§ **What the task asks**
The finished copy should hold every entry exactly as given, and no pictures.

§ **Data to process**
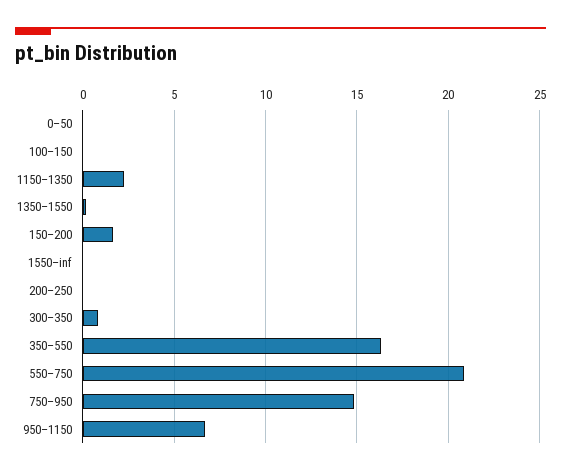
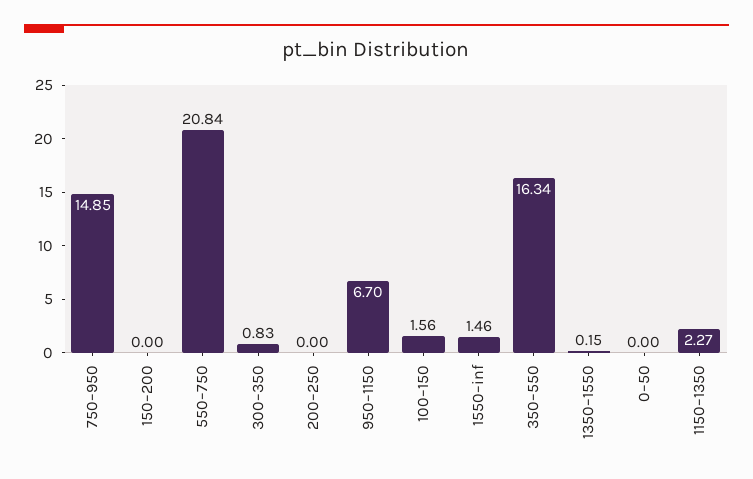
  {
    "0–50": 0,
-   "100–150": 0,
+   "100–150": 1.56,
    "1150–1350": 2.27,
    "1350–1550": 0.15,
-   "150–200": 1.5,
+   "150–200": 0,
-   "1550–inf": 0,
+   "1550–inf": 1.46,
    "200–250": 0,
    "300–350": 0.83,
    "350–550": 16.34,
    "550–750": 20.84,
    "750–950": 14.85,
    "950–1150": 6.7
  }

§ **Answer for this exercise**
  {
    "0–50": 0,
-   "100–150": 0,
+   "100–150": 1.56,
    "1150–1350": 2.27,
    "1350–1550": 0.15,
-   "150–200": 1.5,
+   "150–200": 0,
-   "1550–inf": 0,
+   "1550–inf": 1.46,
    "200–250": 0,
    "300–350": 0.83,
    "350–550": 16.34,
    "550–750": 20.84,
    "750–950": 14.85,
    "950–1150": 6.7
  }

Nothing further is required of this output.